Cloches
I.
Le dimanche, attristé de cloches, remémore
Les bonheurs espérés ct qu’on n’aura pas eus,
Les bonheurs dont, enfant on parlait à Jésus
Dans l’église aux vitraux roses comme une aurore !
Car les cloches, avec leurs puériles voix,
Et leur cheminement qui trébuche, si frêle,
– On dirait par moment d’une âme qui se fêle ! –
Sont les rêves et les désirs de l’autrefois,
Tant d’espoirs qu’on avait, tant de jeunes pensées,
Trop tendres pour la vie et qui n’ont pas grandi,
Cloches, dès leur jeunesse, à la mort fiancées
Et qu’on revoit dans cette fin d’après-midi
Et qui s’en vont dans cette fin d’un long dimanche
Finir parmi la Lune ouvrant sa tombe blanche.
II.
Certains matins pascals, quand le ciel est d’azur,
– Ô cet azur d’avril qui n’est pas encor sûr ! –
Les cloches font songer à des Communiantes
Dans des robes de mousseline anémiantes,
Dont la blancheur bouffante alanguirait le pas ;
Cloches de pureté qui s’éloignent, là-bas,
Infantes de Jésus qui lui sont fiancées,
Cloches en des ampleurs de jupes balancées,
Dont on suit dans le vent le rythmique départ
Au-delà de la vie, à travers le brouillard
Qui se déroule en beaux linges de Sainte Table...

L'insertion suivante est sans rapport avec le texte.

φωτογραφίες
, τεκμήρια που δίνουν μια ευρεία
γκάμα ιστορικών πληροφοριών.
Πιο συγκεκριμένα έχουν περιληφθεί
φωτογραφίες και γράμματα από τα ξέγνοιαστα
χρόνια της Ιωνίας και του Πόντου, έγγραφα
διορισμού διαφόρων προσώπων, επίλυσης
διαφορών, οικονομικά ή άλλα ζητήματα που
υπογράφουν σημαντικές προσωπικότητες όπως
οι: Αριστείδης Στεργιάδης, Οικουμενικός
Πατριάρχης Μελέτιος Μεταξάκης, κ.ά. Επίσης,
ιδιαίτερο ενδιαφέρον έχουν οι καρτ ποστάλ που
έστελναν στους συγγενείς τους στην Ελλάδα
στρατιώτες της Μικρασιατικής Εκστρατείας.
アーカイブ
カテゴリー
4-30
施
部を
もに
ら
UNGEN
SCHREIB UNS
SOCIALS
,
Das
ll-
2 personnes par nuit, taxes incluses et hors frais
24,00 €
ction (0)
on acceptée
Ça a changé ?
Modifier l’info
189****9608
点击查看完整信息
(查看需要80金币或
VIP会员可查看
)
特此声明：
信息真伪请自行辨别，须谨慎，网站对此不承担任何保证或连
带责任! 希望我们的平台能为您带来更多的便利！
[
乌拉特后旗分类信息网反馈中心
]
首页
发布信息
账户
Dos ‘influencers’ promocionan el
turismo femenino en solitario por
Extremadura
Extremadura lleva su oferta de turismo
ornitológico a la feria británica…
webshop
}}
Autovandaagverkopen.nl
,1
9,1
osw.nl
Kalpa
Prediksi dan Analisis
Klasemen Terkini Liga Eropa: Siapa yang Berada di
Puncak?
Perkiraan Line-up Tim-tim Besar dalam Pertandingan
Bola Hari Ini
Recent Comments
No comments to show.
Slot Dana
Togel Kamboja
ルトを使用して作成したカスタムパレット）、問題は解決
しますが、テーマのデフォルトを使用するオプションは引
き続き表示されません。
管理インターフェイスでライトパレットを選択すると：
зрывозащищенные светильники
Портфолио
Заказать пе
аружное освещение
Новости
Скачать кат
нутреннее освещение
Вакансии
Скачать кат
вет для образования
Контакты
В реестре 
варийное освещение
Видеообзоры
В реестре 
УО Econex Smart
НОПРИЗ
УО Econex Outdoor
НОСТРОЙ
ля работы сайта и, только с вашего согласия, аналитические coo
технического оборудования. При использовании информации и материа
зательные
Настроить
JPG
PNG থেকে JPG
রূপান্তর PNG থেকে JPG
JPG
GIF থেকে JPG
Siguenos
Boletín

Et voici qu’on croirait dans l’aube délectable
Dont la mysticité s’apparie à la leur,
Les voix s’agglomérer en robes de pâleur,
Ô cloches cheminant, si douces et câlines
Qu’elles semblent vraiment faites de mousselines !
Georges RODENBACH.
Paru dans La Flandre littéraire, artistique et mondaine en 1897.